1. Technical Field
The invention disclosed broadly relates to computer architectures, and more particularly relates to real time control system architectures which include fail safe features.
2. Background Art
Real time control applications such as process control in a factory environment, scheduling traffic in transportation networks or scheduling and controlling operations in broadcast communications networks, require a high reliability for the controlling processor. The prior art has provided high reliability systems by employing redundant processors in a fail safe configuration wherein a first processor is the primary or active processor which provides actual control commands to the system being controlled and the system further includes a second or standby processor which monitors the operation of the active processor and is ready to take over primary operations in the event that a failure is detected in the active processor. This technique is called hot standby redundant processing. A typical prior art approach to monitoring the active processor in a hot standby redundant processing system is by the use of a shared disk drive between the active processor and the standby processor. The active processor will periodically write a status word onto the shared disk drive and the standby processor will read the status information and interpret whether the primary continues to operate as intended. The standby will not take over the active status unless it determines from the status information on the shared disk drive that the active processor is malfunctioning. One problem with this prior art approach to a hot standby redundant operation is the seek time necessary to write the information onto the disk drive by the active processor and then to read the information from the disk drive by the standby processor. This time interval may be long enough to interfere with the smooth switchover which may be required in some applications when the standby processor takes over the active operation.
Another feature which is desirable in a real time control system is the capability of adapting to unscheduled changes such as responding to emergency situations in a process control application or responding to unscheduled broadcast events such as a news flash in a broadcast network control application. A typical prior art approach to real time adaptation in a hot standby redundant processor system would have the control sequence in the active processor altered by the real time information change but no change would be made to the standby. In such an architecture, when the standby later detects a fault in the active processor's operation, the standby would have to go through a data load interval to load the most recent data into its own respective memory before it could take over and resume the operation currently being controlled by the abdicating active processor. This would impose still further delay in the switchover time for the takeover by the standby in a prior art hot standby architecture.

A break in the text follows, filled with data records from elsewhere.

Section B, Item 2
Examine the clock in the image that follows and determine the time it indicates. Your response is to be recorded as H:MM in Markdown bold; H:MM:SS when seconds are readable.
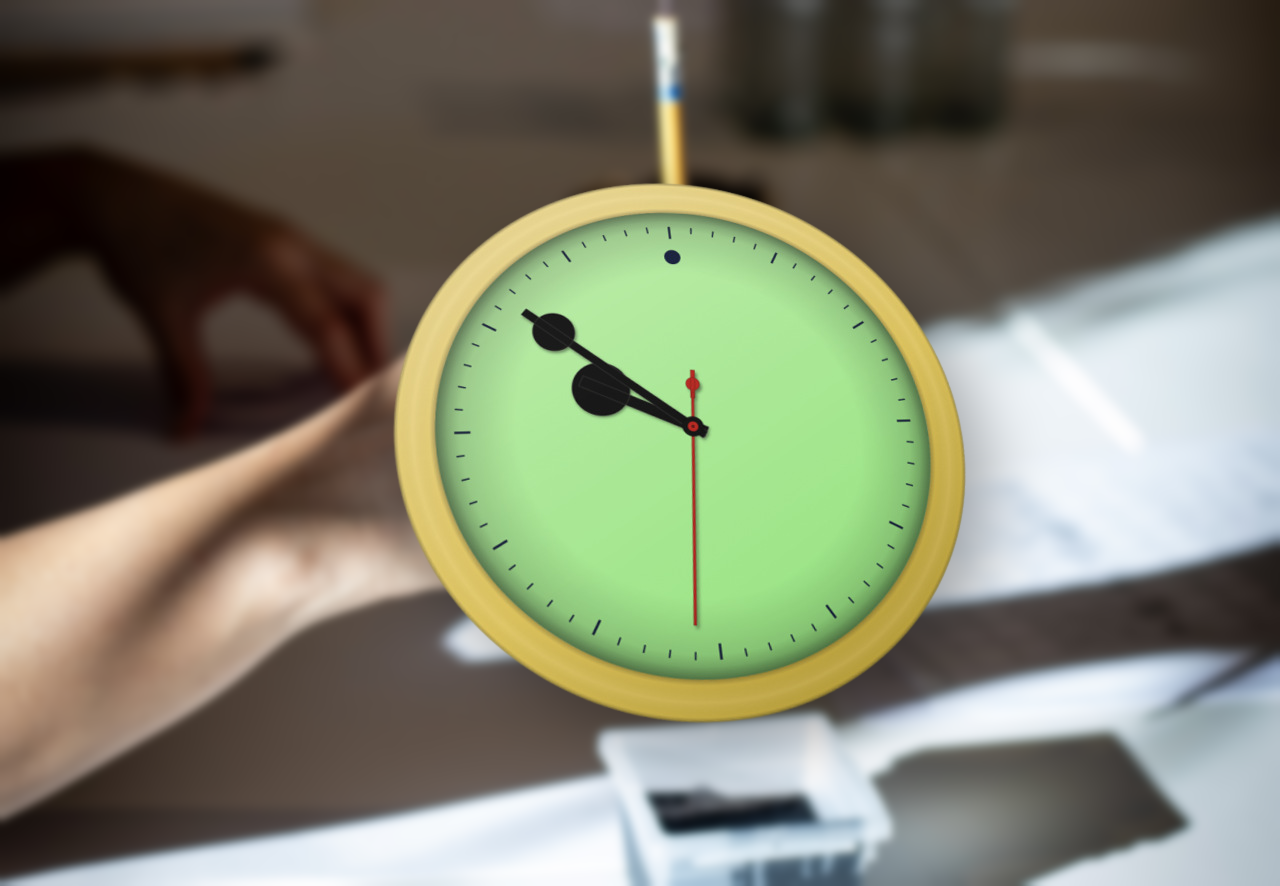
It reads **9:51:31**
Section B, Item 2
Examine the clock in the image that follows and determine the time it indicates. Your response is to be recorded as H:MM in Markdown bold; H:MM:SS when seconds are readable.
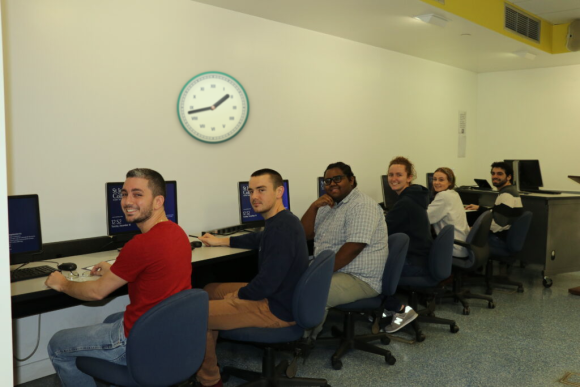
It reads **1:43**
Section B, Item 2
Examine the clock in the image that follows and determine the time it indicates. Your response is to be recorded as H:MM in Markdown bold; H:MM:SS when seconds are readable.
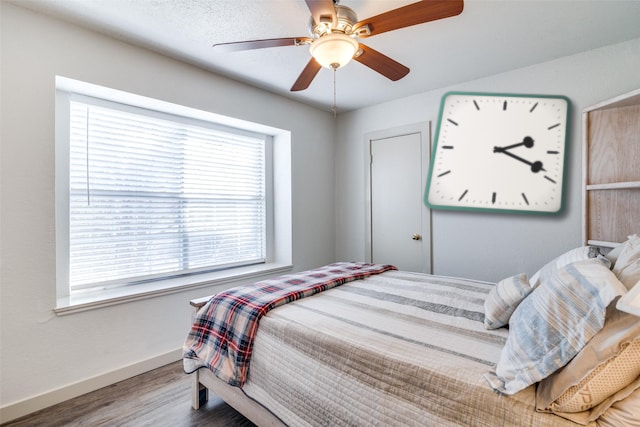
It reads **2:19**
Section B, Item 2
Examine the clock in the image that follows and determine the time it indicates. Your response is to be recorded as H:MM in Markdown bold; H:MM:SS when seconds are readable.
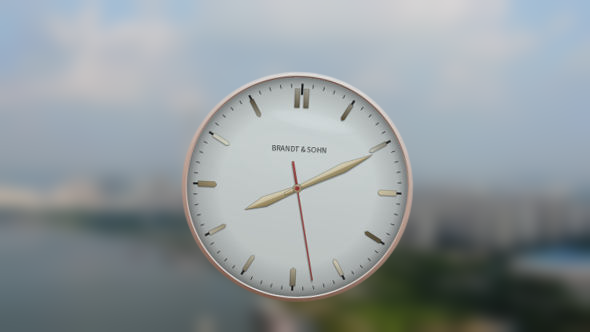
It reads **8:10:28**
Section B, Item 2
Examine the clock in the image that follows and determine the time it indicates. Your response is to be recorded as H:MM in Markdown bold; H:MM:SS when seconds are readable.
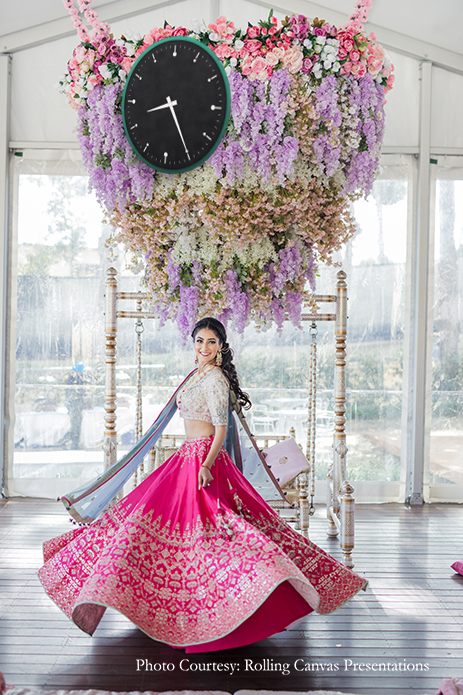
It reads **8:25**
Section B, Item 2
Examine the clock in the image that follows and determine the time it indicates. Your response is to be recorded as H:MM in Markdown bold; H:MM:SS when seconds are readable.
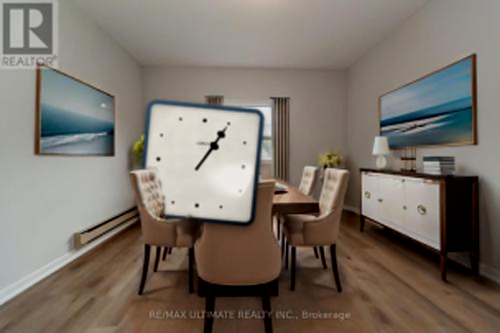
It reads **1:05**
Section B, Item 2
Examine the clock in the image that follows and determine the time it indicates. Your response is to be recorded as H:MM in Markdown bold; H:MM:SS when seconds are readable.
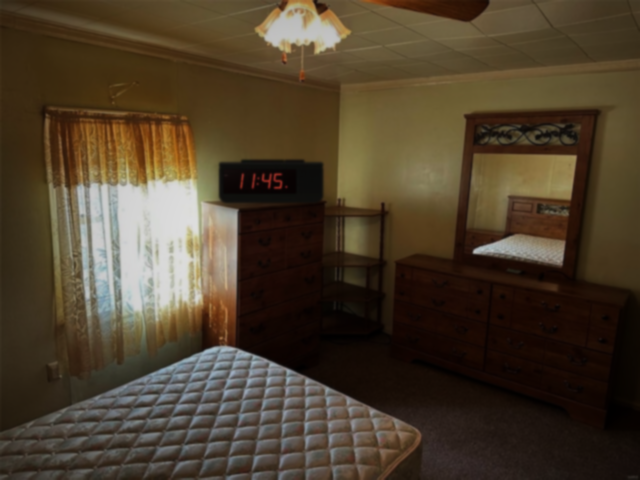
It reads **11:45**
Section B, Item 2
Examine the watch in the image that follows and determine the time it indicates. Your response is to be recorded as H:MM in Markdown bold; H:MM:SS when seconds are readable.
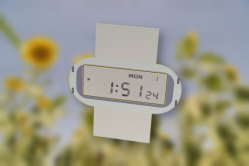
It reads **1:51:24**
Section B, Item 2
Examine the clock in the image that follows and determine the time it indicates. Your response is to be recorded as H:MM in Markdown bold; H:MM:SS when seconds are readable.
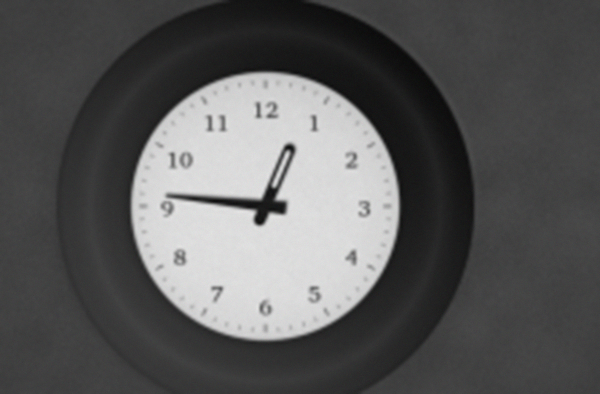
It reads **12:46**
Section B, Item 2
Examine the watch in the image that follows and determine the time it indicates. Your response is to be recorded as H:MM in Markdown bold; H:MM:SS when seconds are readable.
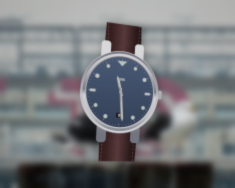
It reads **11:29**
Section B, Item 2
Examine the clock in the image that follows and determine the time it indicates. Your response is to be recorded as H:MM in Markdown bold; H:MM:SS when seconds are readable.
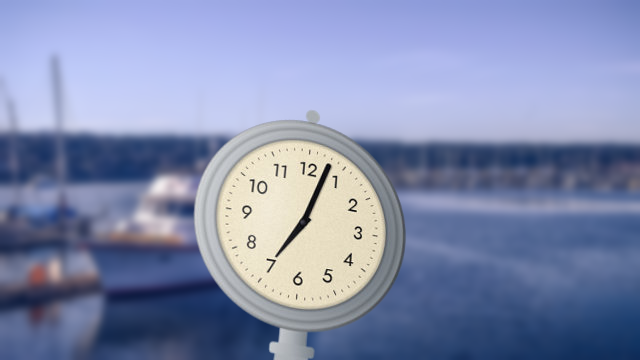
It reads **7:03**
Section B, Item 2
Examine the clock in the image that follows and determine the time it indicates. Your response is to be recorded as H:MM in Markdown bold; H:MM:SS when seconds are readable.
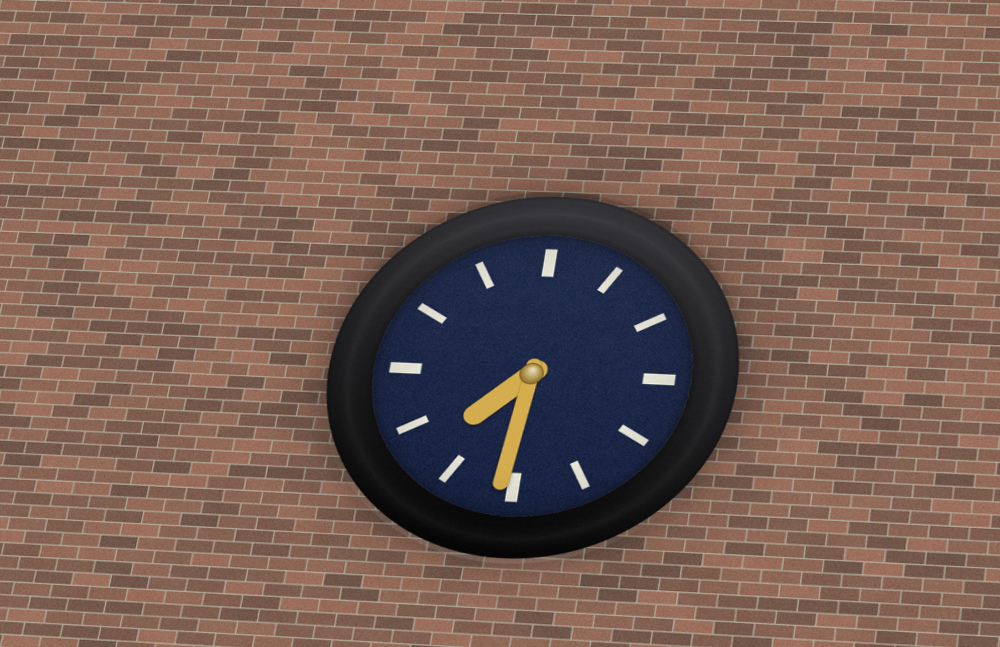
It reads **7:31**
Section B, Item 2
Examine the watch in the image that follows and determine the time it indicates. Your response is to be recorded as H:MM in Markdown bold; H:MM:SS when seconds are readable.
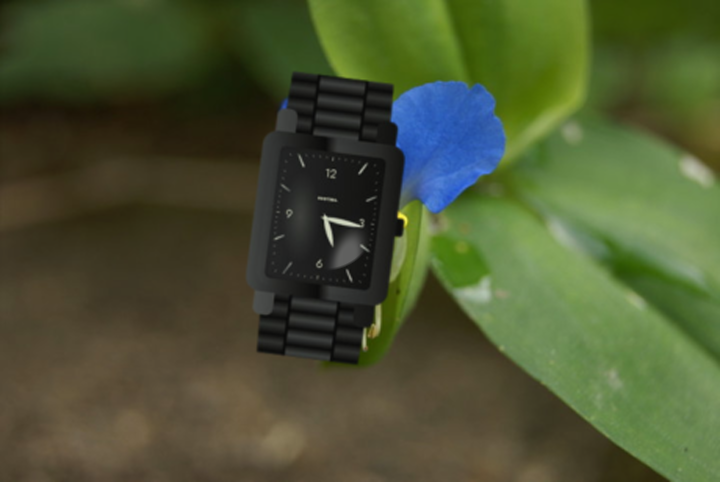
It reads **5:16**
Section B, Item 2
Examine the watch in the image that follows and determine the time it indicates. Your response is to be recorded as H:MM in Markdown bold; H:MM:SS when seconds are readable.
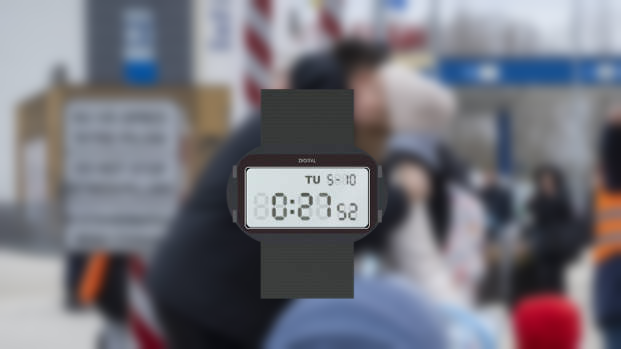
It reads **0:27:52**
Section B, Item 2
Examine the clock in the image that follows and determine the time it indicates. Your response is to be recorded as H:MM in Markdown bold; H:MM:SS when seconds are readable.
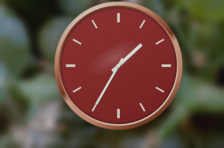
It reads **1:35**
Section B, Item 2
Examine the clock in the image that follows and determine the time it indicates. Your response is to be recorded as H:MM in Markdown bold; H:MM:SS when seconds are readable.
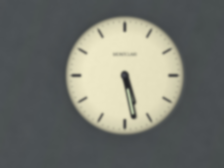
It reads **5:28**
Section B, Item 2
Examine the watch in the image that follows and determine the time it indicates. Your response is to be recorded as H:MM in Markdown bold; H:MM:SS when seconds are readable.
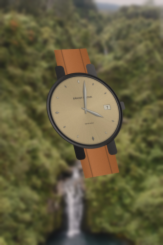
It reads **4:02**
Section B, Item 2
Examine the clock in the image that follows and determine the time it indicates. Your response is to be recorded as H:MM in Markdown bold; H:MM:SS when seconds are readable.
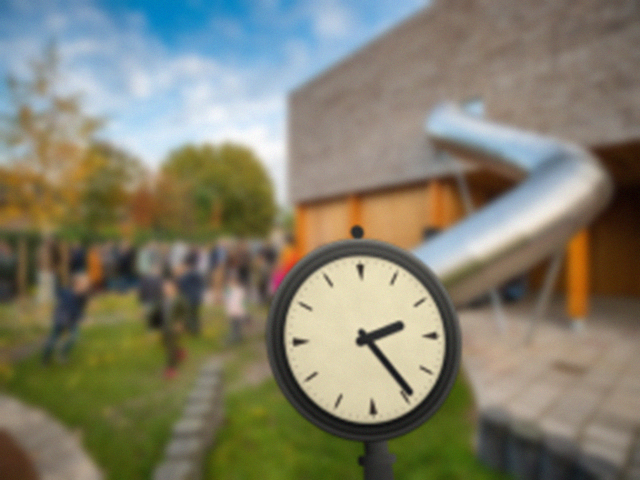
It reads **2:24**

Additional features which are required in a real time control system for the sequential scheduling of events, is the ability to frame accurate schedule execution. Prior art systems have been unable to meet this requirement where relatively short hot standby takeover intervals are required. Another feature of real time control systems which must control complex networks of machines is the ability to expand the number and kinds of slave machines connected and under control of the real time processors. Rapidly changing the configuration of prior art real time control systems has been a significant problem requiring a lengthy reprogramming in order to expand existing systems.